I did not say Russian jets could use İncirlik: Turkish FM

I did not say Russian jets could use İncirlik: Turkish FM

I did not say Russian jets could use İncirlik: Turkish FM

DHA photo

Turkish Foreign Minister Mevlüt Çavuşoğlu said on July 4 he had not suggested that Turkey could open up its İncirlik Air Base to Russia, adding that Ankara was open to cooperating with Moscow in the fight against Islamic State of Iraq and the Levant (ISIL).

When asked if he had said Russian jets could use İncirlik, Çavuşoğlu said: “I did not make such a comment. We said that we could cooperate with everyone in the fight against ISIS [ISIL],” he said in comments following a cabinet meeting in Ankara. 

“We said that we could cooperate with Russia in the period ahead in the fight against Daesh. I did not make any comment referring to Russian planes coming to the İncirlik Air Base,” the foreign minister added, using an Arabic acronym for ISIL.

Some reports published on the Turkish media on July 4 suggested that Turkey was considering to allow Russian jets use the base in the southern province of Adana. The base is currently used by the U.S-led coalition fighting ISIL and has troops and jets from the United State, Germany, United Kingdom, Qatar and Saudi Arabia.

“We will cooperate with everyone who fights Daesh,” Çavuşoğlu told TRT Haber in June 3’s remarks. “We have been doing this for quite a while, and we opened Incirlik Air Base for those who want to join the active fight against Daesh. 

“Why not cooperate with Russia as well on these terms? Daesh is our common enemy, and we need to fight this enemy.” 

The Kremlin described the notion that Turkey could open up Incirlik as a “serious statement” although it said it had not had any contact with Ankara on the matter.

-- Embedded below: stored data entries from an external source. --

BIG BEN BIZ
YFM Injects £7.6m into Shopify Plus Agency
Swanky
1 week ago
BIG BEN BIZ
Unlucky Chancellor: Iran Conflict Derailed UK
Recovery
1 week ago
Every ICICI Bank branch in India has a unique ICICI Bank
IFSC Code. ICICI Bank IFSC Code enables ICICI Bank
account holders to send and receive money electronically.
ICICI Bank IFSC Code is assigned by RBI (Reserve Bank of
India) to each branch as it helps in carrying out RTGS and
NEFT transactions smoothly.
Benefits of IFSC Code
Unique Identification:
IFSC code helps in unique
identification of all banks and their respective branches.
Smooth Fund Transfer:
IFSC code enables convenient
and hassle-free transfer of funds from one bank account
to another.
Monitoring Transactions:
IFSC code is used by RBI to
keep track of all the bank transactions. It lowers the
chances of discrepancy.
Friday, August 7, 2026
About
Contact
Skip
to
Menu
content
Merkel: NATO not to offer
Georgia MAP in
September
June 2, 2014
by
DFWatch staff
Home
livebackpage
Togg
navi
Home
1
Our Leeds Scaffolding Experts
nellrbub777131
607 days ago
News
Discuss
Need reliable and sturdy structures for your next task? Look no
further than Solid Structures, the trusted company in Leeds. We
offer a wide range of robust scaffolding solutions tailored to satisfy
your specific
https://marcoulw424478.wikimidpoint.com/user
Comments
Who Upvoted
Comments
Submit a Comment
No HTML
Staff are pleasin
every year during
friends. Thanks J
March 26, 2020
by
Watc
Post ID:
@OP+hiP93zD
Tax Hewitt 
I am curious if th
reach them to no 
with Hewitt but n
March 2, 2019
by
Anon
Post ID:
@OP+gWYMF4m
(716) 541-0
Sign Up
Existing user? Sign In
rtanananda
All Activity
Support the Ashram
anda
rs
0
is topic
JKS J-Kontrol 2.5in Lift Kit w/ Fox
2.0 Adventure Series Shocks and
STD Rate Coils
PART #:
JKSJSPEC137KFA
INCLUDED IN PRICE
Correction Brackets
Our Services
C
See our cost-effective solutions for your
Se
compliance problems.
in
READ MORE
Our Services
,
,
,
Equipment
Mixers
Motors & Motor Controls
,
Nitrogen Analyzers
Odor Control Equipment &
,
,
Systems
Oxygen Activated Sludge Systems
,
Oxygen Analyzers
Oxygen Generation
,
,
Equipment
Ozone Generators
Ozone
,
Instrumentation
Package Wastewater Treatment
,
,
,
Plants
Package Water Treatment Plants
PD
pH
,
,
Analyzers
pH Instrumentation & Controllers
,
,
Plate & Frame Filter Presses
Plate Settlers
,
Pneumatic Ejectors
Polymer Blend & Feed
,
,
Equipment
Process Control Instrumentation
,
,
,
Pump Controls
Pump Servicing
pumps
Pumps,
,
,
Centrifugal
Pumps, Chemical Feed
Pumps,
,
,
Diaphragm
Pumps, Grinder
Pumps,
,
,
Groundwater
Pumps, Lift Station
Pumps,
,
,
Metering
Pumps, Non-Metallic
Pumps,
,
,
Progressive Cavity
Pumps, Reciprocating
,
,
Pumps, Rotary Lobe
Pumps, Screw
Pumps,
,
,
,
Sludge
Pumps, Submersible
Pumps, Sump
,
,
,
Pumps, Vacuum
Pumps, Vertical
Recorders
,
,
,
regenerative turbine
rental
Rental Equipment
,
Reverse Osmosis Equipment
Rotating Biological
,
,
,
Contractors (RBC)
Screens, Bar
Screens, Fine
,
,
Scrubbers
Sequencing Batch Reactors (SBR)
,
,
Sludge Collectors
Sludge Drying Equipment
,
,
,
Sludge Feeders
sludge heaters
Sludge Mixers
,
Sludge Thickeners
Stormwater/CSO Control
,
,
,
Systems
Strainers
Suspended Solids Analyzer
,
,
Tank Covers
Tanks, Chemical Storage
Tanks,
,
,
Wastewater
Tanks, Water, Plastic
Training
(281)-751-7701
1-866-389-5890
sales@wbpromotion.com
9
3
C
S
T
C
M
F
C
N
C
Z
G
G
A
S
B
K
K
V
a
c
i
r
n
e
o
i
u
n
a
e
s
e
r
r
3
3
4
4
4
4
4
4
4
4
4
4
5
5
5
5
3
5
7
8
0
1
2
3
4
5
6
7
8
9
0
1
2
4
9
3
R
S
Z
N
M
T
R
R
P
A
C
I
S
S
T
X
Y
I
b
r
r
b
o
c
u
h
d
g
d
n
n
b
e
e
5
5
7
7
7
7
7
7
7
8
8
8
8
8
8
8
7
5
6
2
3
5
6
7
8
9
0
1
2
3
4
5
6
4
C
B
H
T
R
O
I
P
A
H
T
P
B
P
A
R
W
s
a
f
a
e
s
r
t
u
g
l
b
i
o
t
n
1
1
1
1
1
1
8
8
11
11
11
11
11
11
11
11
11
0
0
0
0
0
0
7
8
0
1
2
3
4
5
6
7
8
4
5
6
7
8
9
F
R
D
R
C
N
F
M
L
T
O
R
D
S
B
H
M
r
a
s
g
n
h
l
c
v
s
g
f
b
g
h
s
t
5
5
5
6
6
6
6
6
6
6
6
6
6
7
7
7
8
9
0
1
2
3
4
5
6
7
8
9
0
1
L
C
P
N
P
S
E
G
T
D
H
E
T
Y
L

Russia said it was looking to “revive” the sharing of information with Turkey in the fight against Islamic State. 

“Channels to exchange information with Turkey have not been working lately. We now have to revive and relaunch them,” Kremlin spokesman Dmitry Peskov told reporters. 

Last week’s bomb attack on the main airport Istanbul - which left 45 people dead and hundreds wounded - showed the importance of working together to counter terrorism, he said. 

Russian nationals have been identified as two of the three suspected Islamic States suicide bombers behind the airport attack, which is thought to have been masterminded by a Chechen.